◆ **Brief**
Once the line containing "M2287,765H2330V824H2287Z" is found in the records below, return it and each following line exactly, up to and including the line containing "M21,199L131,221L147,161", and nothing else.

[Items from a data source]
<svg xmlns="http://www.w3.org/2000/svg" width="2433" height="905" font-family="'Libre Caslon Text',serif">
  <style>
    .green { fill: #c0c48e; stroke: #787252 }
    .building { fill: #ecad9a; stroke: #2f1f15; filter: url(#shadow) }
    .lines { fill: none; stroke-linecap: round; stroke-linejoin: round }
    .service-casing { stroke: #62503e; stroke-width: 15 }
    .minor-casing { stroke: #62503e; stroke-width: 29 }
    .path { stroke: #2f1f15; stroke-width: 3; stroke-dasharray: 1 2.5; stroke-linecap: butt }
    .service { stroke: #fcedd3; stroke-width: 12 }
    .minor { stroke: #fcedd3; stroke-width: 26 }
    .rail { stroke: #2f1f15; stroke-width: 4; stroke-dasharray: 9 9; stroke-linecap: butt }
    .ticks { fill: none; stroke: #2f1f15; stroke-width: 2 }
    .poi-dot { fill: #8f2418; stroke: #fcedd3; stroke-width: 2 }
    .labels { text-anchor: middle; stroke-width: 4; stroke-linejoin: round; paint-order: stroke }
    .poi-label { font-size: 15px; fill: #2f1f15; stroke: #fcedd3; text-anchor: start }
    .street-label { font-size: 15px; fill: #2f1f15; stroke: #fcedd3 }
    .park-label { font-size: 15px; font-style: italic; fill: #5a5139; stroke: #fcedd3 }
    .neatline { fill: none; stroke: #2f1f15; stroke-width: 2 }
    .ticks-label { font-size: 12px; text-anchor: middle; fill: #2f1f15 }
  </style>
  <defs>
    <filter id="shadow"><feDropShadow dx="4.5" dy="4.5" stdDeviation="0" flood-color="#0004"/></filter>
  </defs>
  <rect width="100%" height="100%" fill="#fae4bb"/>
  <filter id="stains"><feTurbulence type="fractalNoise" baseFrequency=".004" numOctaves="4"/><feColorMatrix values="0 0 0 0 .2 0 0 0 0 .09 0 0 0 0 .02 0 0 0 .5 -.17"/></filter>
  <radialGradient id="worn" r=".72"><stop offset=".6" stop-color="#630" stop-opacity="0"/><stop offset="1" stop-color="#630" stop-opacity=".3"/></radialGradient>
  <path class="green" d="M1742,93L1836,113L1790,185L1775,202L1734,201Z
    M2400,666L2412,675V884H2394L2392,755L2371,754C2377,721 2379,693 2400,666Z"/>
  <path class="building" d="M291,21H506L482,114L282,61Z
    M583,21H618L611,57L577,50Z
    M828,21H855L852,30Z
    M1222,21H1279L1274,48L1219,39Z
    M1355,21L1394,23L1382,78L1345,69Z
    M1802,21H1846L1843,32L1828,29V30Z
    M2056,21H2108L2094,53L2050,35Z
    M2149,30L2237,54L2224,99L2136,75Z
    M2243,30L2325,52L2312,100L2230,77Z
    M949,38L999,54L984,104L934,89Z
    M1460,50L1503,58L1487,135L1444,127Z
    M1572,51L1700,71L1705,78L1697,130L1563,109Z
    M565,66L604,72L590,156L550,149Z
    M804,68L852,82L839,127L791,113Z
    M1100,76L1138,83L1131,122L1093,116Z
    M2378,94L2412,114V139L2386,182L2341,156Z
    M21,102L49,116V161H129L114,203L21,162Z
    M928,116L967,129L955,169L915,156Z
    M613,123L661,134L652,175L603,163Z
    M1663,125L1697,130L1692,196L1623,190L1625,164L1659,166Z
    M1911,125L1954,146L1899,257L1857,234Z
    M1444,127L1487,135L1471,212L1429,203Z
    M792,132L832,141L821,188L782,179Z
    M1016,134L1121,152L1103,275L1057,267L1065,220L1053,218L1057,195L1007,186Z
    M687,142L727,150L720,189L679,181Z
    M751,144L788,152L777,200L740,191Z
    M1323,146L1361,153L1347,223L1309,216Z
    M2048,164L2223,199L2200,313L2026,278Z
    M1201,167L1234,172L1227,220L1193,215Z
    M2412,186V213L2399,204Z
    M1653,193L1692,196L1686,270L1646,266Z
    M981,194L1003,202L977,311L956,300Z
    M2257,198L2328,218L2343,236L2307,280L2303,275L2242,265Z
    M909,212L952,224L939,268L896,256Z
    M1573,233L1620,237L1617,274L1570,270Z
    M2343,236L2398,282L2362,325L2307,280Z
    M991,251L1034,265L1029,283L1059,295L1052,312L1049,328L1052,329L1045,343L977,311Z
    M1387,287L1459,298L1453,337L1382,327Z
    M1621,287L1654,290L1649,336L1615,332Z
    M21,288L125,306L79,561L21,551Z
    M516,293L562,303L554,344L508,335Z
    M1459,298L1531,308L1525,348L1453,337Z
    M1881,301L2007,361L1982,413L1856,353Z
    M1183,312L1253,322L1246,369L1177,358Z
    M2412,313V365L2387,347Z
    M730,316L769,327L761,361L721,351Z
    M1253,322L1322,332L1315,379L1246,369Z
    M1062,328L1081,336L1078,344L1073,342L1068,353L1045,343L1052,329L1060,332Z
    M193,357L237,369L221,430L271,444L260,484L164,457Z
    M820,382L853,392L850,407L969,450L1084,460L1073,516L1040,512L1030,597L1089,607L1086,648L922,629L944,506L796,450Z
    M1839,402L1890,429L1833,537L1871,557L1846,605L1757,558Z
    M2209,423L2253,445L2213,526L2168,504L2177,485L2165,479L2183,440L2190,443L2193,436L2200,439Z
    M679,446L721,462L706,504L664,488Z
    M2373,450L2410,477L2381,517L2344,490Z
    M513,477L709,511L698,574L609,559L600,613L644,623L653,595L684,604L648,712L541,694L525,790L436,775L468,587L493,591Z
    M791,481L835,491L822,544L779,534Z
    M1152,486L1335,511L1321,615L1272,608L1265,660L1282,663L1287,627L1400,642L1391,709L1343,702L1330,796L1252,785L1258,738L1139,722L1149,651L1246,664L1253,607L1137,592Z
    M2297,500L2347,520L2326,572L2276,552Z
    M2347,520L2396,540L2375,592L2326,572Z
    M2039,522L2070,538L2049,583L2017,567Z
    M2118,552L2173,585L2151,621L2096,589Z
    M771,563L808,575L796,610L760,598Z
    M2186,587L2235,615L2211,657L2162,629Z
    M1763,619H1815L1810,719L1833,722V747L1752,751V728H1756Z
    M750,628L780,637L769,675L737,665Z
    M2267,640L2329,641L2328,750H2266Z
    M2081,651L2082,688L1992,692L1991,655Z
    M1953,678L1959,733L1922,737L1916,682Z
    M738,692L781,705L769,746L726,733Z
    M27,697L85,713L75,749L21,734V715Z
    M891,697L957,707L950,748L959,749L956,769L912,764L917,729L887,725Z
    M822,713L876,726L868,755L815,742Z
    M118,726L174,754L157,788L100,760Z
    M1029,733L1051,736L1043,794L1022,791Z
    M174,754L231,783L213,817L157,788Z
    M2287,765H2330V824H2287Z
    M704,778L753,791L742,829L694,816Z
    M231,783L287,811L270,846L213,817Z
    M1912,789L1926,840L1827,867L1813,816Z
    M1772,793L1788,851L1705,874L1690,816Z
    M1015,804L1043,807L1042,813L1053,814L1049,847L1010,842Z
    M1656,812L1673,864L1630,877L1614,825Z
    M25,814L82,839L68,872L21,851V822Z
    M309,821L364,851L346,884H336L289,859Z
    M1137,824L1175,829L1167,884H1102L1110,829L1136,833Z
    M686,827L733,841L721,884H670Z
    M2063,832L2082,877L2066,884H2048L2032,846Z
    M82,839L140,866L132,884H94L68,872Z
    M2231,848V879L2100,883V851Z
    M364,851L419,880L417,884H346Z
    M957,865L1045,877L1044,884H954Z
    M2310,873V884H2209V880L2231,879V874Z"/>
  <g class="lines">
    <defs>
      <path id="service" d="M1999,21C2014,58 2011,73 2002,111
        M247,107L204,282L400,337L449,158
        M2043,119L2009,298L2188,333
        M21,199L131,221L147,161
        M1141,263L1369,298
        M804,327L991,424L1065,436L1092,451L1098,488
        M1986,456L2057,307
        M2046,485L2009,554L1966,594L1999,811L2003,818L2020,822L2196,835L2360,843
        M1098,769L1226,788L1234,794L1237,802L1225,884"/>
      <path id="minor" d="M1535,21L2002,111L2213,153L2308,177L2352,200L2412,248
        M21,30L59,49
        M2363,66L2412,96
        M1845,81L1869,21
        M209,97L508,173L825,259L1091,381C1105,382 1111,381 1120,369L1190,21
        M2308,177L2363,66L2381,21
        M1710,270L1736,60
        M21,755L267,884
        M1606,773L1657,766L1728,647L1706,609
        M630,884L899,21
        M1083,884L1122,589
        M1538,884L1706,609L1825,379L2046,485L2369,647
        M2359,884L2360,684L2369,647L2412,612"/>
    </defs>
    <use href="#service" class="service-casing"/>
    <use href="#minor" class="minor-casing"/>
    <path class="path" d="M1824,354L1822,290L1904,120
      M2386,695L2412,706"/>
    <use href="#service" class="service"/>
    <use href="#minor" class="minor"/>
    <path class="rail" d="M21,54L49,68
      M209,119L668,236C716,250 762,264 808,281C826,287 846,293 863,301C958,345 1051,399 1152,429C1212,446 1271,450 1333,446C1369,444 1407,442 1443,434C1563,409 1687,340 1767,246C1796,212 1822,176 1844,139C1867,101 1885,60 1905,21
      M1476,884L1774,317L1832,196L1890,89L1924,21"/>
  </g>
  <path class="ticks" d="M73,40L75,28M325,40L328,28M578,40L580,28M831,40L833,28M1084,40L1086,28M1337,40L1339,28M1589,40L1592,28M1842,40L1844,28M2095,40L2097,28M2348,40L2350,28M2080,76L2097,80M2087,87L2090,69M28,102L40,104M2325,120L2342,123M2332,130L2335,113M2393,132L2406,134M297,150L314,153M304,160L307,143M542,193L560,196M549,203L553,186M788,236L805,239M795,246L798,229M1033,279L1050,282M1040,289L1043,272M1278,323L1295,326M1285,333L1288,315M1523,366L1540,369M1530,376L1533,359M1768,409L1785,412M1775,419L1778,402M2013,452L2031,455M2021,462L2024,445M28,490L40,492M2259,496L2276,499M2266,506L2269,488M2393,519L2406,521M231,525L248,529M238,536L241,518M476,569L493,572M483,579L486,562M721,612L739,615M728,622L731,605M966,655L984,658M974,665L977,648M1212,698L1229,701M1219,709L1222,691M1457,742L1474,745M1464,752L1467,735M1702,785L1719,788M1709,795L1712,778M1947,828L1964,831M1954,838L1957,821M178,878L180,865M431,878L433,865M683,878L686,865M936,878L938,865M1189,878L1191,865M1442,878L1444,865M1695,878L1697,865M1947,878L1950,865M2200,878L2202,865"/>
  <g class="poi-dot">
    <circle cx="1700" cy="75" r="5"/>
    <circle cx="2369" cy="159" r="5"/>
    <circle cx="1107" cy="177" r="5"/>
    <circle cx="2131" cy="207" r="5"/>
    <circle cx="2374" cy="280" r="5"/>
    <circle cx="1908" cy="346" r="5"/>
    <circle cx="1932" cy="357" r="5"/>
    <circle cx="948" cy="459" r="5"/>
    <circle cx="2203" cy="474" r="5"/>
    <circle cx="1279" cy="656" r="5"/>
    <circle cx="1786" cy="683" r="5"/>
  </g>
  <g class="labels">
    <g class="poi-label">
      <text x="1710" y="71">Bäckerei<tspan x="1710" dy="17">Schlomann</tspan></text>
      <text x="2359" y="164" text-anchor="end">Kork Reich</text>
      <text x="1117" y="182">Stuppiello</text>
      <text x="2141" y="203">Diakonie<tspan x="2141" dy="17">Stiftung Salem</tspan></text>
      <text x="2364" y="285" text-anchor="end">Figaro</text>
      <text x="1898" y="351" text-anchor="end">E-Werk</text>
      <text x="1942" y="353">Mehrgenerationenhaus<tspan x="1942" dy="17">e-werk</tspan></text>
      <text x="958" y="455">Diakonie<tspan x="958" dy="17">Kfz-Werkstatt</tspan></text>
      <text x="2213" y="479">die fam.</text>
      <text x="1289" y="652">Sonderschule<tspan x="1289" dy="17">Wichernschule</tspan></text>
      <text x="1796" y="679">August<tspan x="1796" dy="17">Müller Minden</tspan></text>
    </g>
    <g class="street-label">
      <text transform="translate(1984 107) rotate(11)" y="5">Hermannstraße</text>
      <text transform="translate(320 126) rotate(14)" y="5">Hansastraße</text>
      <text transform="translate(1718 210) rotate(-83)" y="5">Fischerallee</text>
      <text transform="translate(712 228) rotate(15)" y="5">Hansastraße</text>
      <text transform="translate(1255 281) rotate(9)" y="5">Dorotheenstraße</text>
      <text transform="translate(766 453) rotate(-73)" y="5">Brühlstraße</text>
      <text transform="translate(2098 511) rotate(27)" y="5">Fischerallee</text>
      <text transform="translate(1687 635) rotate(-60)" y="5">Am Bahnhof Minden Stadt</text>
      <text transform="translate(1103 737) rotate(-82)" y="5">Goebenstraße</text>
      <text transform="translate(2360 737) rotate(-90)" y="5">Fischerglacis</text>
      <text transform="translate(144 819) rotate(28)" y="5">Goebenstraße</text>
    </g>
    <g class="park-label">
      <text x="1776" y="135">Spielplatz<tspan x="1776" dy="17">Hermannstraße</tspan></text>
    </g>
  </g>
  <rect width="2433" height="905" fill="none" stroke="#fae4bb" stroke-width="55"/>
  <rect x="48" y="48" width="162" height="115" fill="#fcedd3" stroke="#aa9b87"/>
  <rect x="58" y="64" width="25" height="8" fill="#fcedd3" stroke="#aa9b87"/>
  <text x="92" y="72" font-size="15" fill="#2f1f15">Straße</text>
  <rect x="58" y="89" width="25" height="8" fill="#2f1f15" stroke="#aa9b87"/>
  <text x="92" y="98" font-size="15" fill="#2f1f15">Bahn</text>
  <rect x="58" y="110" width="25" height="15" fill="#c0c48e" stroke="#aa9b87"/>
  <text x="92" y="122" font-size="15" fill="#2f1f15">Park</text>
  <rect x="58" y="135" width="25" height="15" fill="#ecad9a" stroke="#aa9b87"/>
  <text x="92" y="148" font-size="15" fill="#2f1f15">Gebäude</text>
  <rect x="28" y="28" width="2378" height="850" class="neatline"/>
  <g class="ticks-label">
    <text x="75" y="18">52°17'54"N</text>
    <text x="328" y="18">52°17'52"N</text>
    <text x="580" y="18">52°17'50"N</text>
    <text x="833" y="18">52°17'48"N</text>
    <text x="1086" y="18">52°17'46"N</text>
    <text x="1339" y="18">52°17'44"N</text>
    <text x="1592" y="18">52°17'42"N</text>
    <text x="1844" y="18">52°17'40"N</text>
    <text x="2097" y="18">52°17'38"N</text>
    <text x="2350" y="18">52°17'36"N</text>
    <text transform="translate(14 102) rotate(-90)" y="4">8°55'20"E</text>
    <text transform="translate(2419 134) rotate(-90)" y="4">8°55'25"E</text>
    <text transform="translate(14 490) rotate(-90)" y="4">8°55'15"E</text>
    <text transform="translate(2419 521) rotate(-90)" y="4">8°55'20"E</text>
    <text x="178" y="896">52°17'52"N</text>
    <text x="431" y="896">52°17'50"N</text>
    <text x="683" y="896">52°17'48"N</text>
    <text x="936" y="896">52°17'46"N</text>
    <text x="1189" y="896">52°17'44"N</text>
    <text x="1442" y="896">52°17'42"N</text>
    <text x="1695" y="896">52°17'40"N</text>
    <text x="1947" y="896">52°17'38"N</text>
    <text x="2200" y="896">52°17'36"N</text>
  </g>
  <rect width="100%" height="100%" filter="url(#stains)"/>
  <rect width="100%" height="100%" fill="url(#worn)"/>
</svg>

◆ **Response box**
    M2287,765H2330V824H2287Z
    M704,778L753,791L742,829L694,816Z
    M231,783L287,811L270,846L213,817Z
    M1912,789L1926,840L1827,867L1813,816Z
    M1772,793L1788,851L1705,874L1690,816Z
    M1015,804L1043,807L1042,813L1053,814L1049,847L1010,842Z
    M1656,812L1673,864L1630,877L1614,825Z
    M25,814L82,839L68,872L21,851V822Z
    M309,821L364,851L346,884H336L289,859Z
    M1137,824L1175,829L1167,884H1102L1110,829L1136,833Z
    M686,827L733,841L721,884H670Z
    M2063,832L2082,877L2066,884H2048L2032,846Z
    M82,839L140,866L132,884H94L68,872Z
    M2231,848V879L2100,883V851Z
    M364,851L419,880L417,884H346Z
    M957,865L1045,877L1044,884H954Z
    M2310,873V884H2209V880L2231,879V874Z"/>
  <g class="lines">
    <defs>
      <path id="service" d="M1999,21C2014,58 2011,73 2002,111
        M247,107L204,282L400,337L449,158
        M2043,119L2009,298L2188,333
        M21,199L131,221L147,161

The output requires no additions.